Ce concept combine la production de bois et de P.F.N.L. avec la conservation des sols, de l'eau et de la diversité biologique, en même temps que sont préservées, voire renforcées, les valeurs socioéconomiques, culturelles et spirituelles associées aux forêts.

En effet, l'application du concept de développement durable à la forêt a été consacrée par la Conférence de Rio, car la gestion durable est alors apparue comme une solution séduisante permettant de marier mise en valeur de la forêt correspondant aux nécessités socio-économiques et conservation destinée à protéger le patrimoine forestier et les besoins des générations futures.

La gestion durable des forêts a été reconnue par les Parties de la Convention sur la diversité biologique en 2004 comme étant un moyen concret d'appliquer l'approche par écosystème aux écosystèmes forestiers.13(*)

1.7. De l'exploitation forestière

L'arrêté ministériel du 03 octobre 2002 fixant les mesures applicables à l'exploitation forestière définit en ces termes l'exploitation forestière :

« Au sens du présent arrêté il faut entendre par exploitation forestière, la coupe de bois et le prélèvement des produits forestiers non ligneux. L'exploitation forestière comporte également d'autres activités telles que l'utilisation de la forêt à des fins culturelles, touristiques ou récréatives ».14(*)

Cet arrêté ministériel présente le mérite de mettre ensemble les éléments constitutifs de la définition de l'exploitation forestière contenus dans les articles 1 alinéa 7 et 96 de la loi du N°011/2002 du 29/08/2002 portant code forestier.

* 3 Tansley a définit un écosystème comme étant « une communauté écologique, de même que le milieu où elle évolue, envisagés dans leur ensemble ». http://www.wikipédia.
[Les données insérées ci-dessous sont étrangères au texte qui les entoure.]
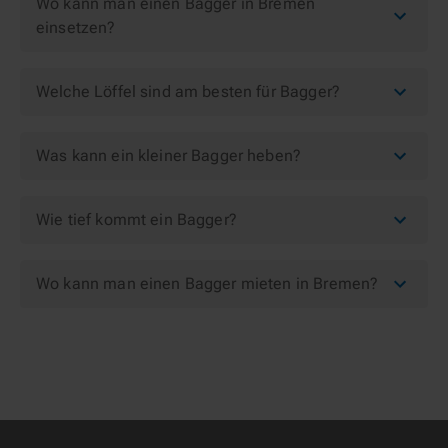
Wo kann man einen Bagger in Bremen
einsetzen?
Welche Löffel sind am besten für Bagger?
Was kann ein kleiner Bagger heben?
Wie tief kommt ein Bagger?
Wo kann man einen Bagger mieten in Bremen?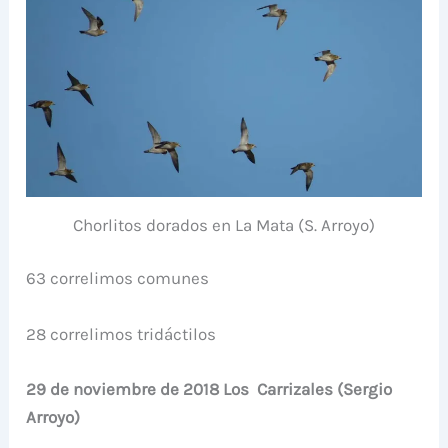
Chorlitos dorados en La Mata (S. Arroyo)
63 correlimos comunes
28 correlimos tridáctilos
29 de noviembre de 2018 Los Carrizales (Sergio
Arroyo)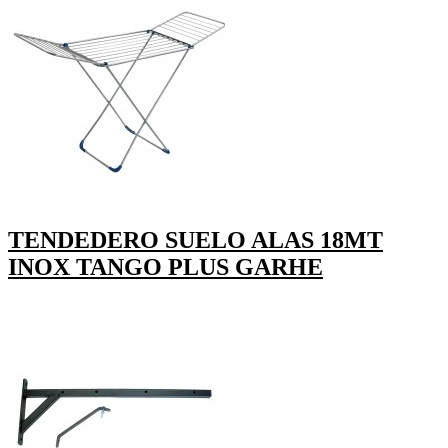
TENDEDERO SUELO ALAS 18MT
INOX TANGO PLUS GARHE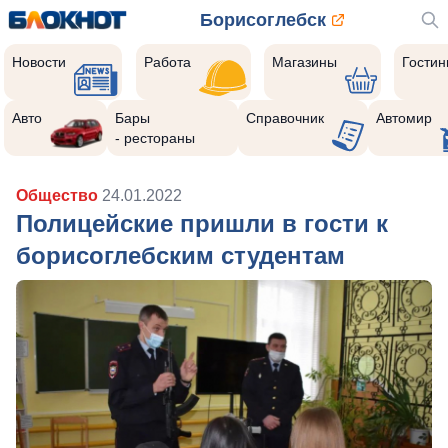
Борисоглебск
Новости
Работа
Магазины
Гости
Авто
Бары
Справочник
Автомир
- рестораны
Общество
24.01.2022
Полицейские пришли в гости к
борисоглебским студентам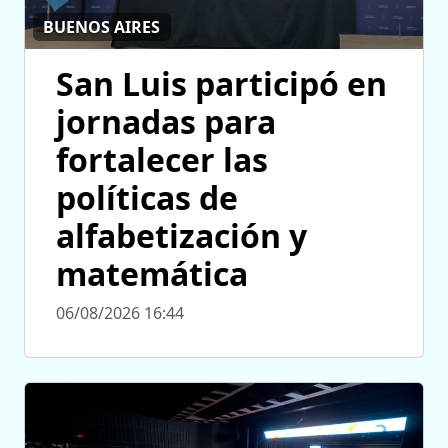
BUENOS AIRES
San Luis participó en
jornadas para
fortalecer las
políticas de
alfabetización y
matemática
06/08/2026 16:44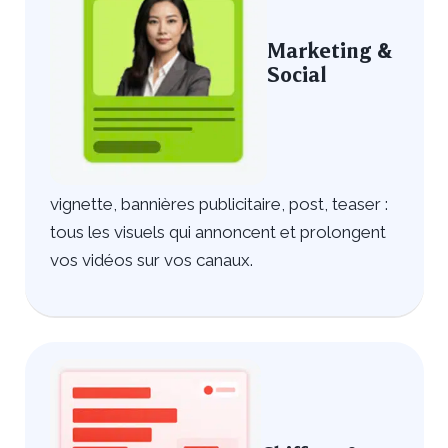
Marketing &
Social
vignette, bannières publicitaire, post, teaser :
tous les visuels qui annoncent et prolongent
vos vidéos sur vos canaux.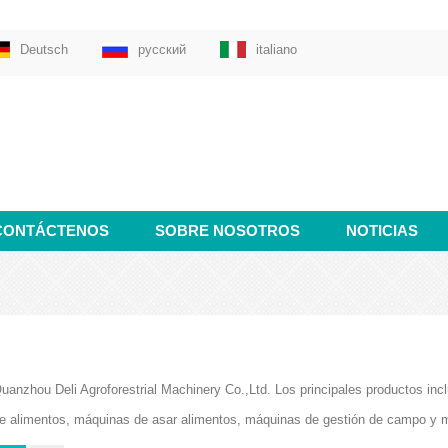
Deutsch
русский
italiano
CONTÁCTENOS
SOBRE NOSOTROS
NOTICIAS
uanzhou Deli Agroforestrial Machinery Co.,Ltd. Los principales productos i
e alimentos, máquinas de asar alimentos, máquinas de gestión de campo y 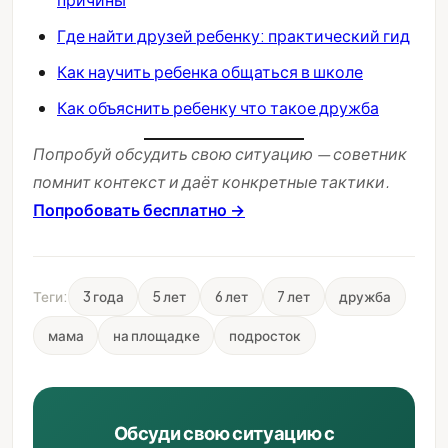
Где найти друзей ребенку: практический гид
Как научить ребенка общаться в школе
Как объяснить ребенку что такое дружба
Попробуй обсудить свою ситуацию — советник
помнит контекст и даёт конкретные тактики.
Попробовать бесплатно →
Теги:
3 года
5 лет
6 лет
7 лет
дружба
мама
на площадке
подросток
Обсуди свою ситуацию с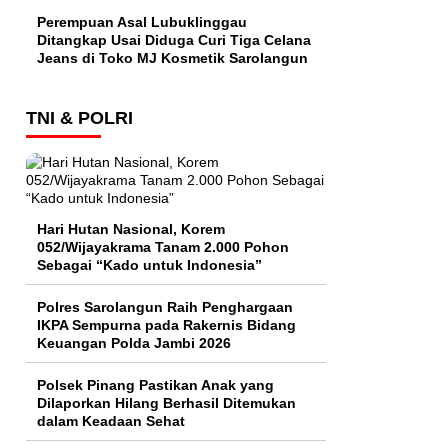
Perempuan Asal Lubuklinggau
Ditangkap Usai Diduga Curi Tiga Celana
Jeans di Toko MJ Kosmetik Sarolangun
TNI & POLRI
Hari Hutan Nasional, Korem
052/Wijayakrama Tanam 2.000 Pohon
Sebagai “Kado untuk Indonesia”
Polres Sarolangun Raih Penghargaan
IKPA Sempurna pada Rakernis Bidang
Keuangan Polda Jambi 2026
Polsek Pinang Pastikan Anak yang
Dilaporkan Hilang Berhasil Ditemukan
dalam Keadaan Sehat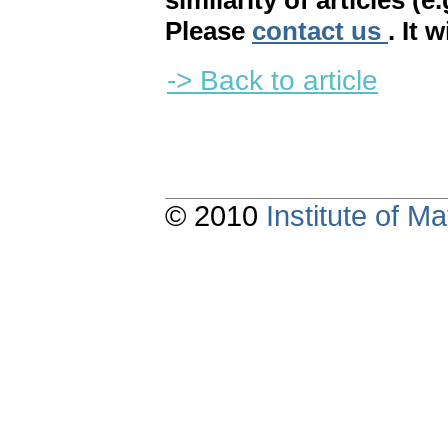
similarity of articles (e
Please
contact us
. It 
-> Back to article
© 2010
Institute of 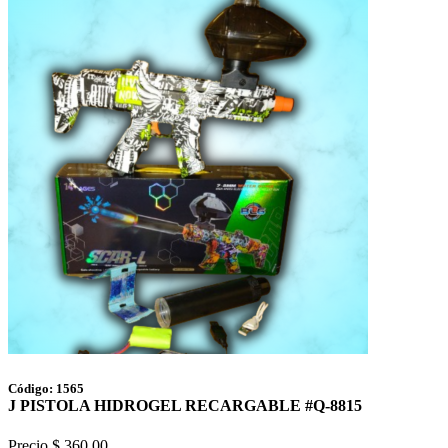
Código: 1565
J PISTOLA HIDROGEL RECARGABLE #Q-8815
Precio $ 360.00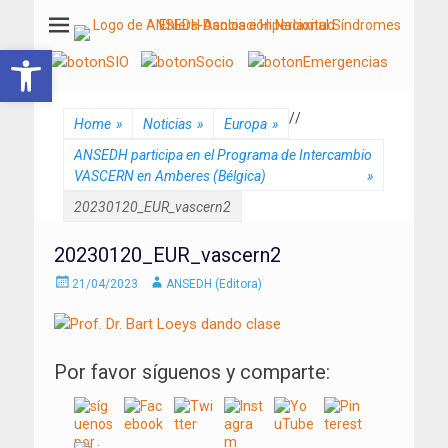
ANSEDH
Asociación Nacional del Síndrome de Ehlers-Danlos e Hiperlaxitud
Abrir barra de herramientas
/
/
Home
»
Noticias
»
Europa
»
ANSEDH participa en el Programa de Intercambio
VASCERN en Amberes (Bélgica)
»
20230120_EUR_vascern2
20230120_EUR_vascern2
Enviado
Autor
21/04/2023
ANSEDH (Editora)
el
Por favor síguenos y comparte: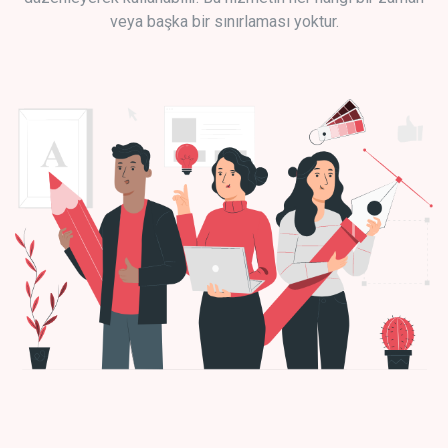
veya başka bir sınırlaması yoktur.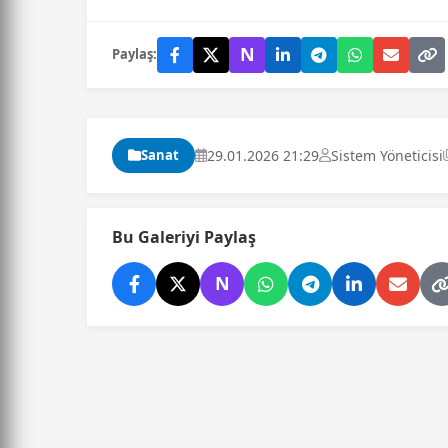
N
Paylaş:
Sanat
29.01.2026 21:29
Sistem Yöneticisi
Bu Galeriyi Paylaş
N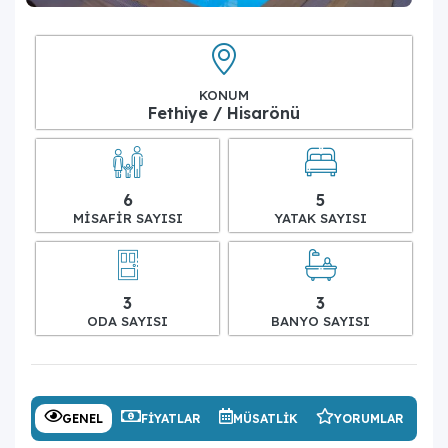
KONUM
Fethiye / Hisarönü
6
5
MISAFIR SAYISI
YATAK SAYISI
3
3
ODA SAYISI
BANYO SAYISI
GENEL
FIYATLAR
MÜSATLIK
YORUMLAR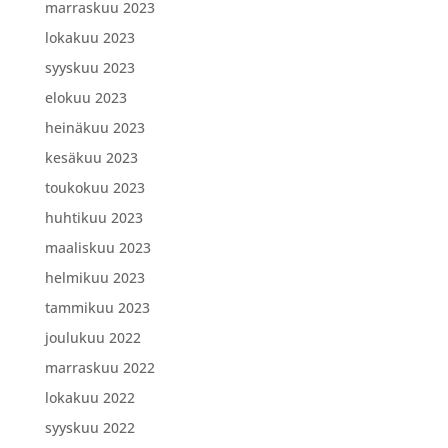
marraskuu 2023
lokakuu 2023
syyskuu 2023
elokuu 2023
heinäkuu 2023
kesäkuu 2023
toukokuu 2023
huhtikuu 2023
maaliskuu 2023
helmikuu 2023
tammikuu 2023
joulukuu 2022
marraskuu 2022
lokakuu 2022
syyskuu 2022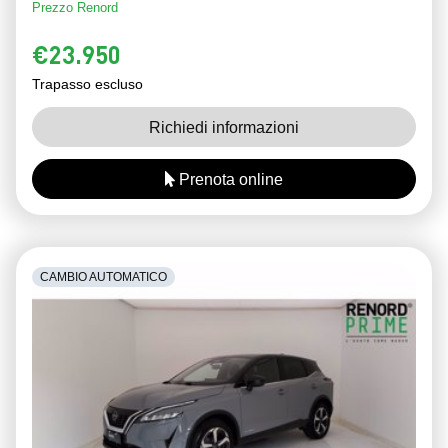
Prezzo Renord
€23.950
Trapasso escluso
Richiedi informazioni
Prenota online
CAMBIO AUTOMATICO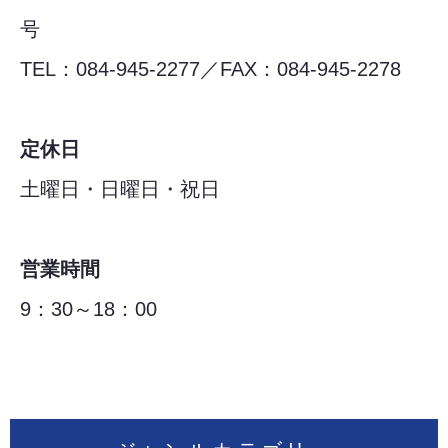
号
TEL：084-945-2277／FAX：084-945-2278
定休日
土曜日・日曜日・祝日
営業時間
9：30～18：00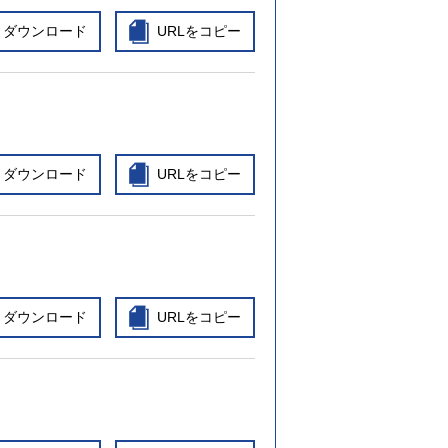
ダウンロード
URLをコピー
ダウンロード
URLをコピー
ダウンロード
URLをコピー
* 4 http://www.écosystème-MSN Encarta.htm

* 5 A. KISS, L'écologie et la loi. Le statut juridique de l'environnement, Paris, l'Harmattan, 1989, p. 83.

* 6 http://www. Qu'est-ce que la biodiversité.htm

* 7 Idem

* 8 J. BLONDEL, CNRS lors de la Conférence de Paris sur la biodiversité en janvier 2005.

* 9 F. RAMADE, Op. Cit., p. 333

* 10 Article 1 al. 1 Code Forestier de la R.D.C., in Journal Officiel, Kinshasa 31/08/2002

* 11 World Commission on Environnement and Development, Our Common Future, New York : Oxford University Press, 1987, p. 89.

* 12 Manuel d'audit pour la mise en oeuvvre des principes, critères et indicateurs OAB-OIBT de la gestion des forêts tropicales naturelles d'Afrique au niveau de l'unité de gestion forestière, 30 juillet 2005, p. 3.

* 13 Décision VII/11 de la 7e conférence des Parties http://www.biodiv.org/décision:default.aspx?m

* 14 Art. 2 de l'arrêté ministériel N° CAB/MIN/AF.F-E.T./263/202 du 03 octobre 2002 portant mesures relatives à l'exploitation forestière.